Glenfalloch is a private garden and restaurant near Macandrew Bay on Otago Peninsula, New Zealand. The gardens are owned and run by the Otago Peninsula Trust.

Glenfalloch was established in 1871 by George Gray Russell, who bought the land from pioneer settler James Macandrew. It covers 12.1 ha. Russell, a businessman who helped found the National Mortgage & Agency Co Ltd (now part of Fletcher Challenge), set out the gardens and lived at Glenfalloch until 1900. Phillip Barling purchased Glenfalloch in 1917, and the gardens were opened to the public by his son in 1956. The Otago Peninsula Trust purchased the property in the late 1960s.
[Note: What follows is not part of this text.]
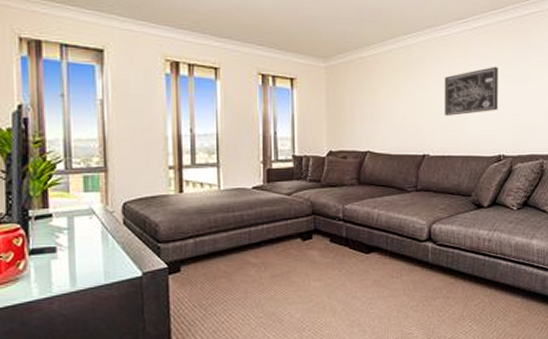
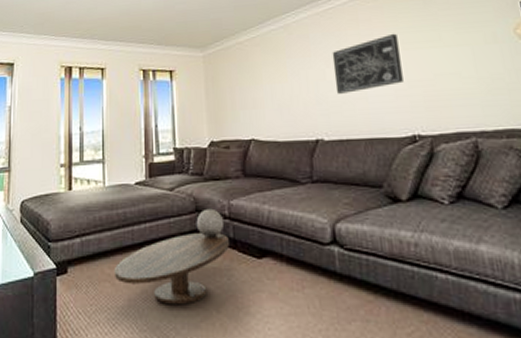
coffee table: none [231,232,342,295] -> present [115,232,229,305]
decorative sphere: none [312,212,339,237] -> present [196,208,225,238]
Glenfalloch's name is Gaelic, and means "hidden valley". The heart of the gardens is a woodland area with native trees dating back prior to the garden's establishment, including one mataī estimated to be 1000 years old, as well as many exotic species planted in the late 19th century by the gardens' first owner. The small Russell Creek runs through the gardens down to an open lawn area around the restaurant and homestead. Many flower species are found in the gardens, with rhododendrons, azaleas, roses, magnolias, and fuchsias dominating. The Homestead is registered as a Category II historic place by Heritage New Zealand, and the Gardens are recognised of being of National Iportance by the New Zealand Gardens Trust.

Glenfalloch is regularly involved in and host of cultural events, including an annual spring festival of art and regular poetry readings. An arts residency aimed at potters and ceramicists is also run by the Otago Peninsula Trust, with the gardens' potters studio and cottage available to the recipient.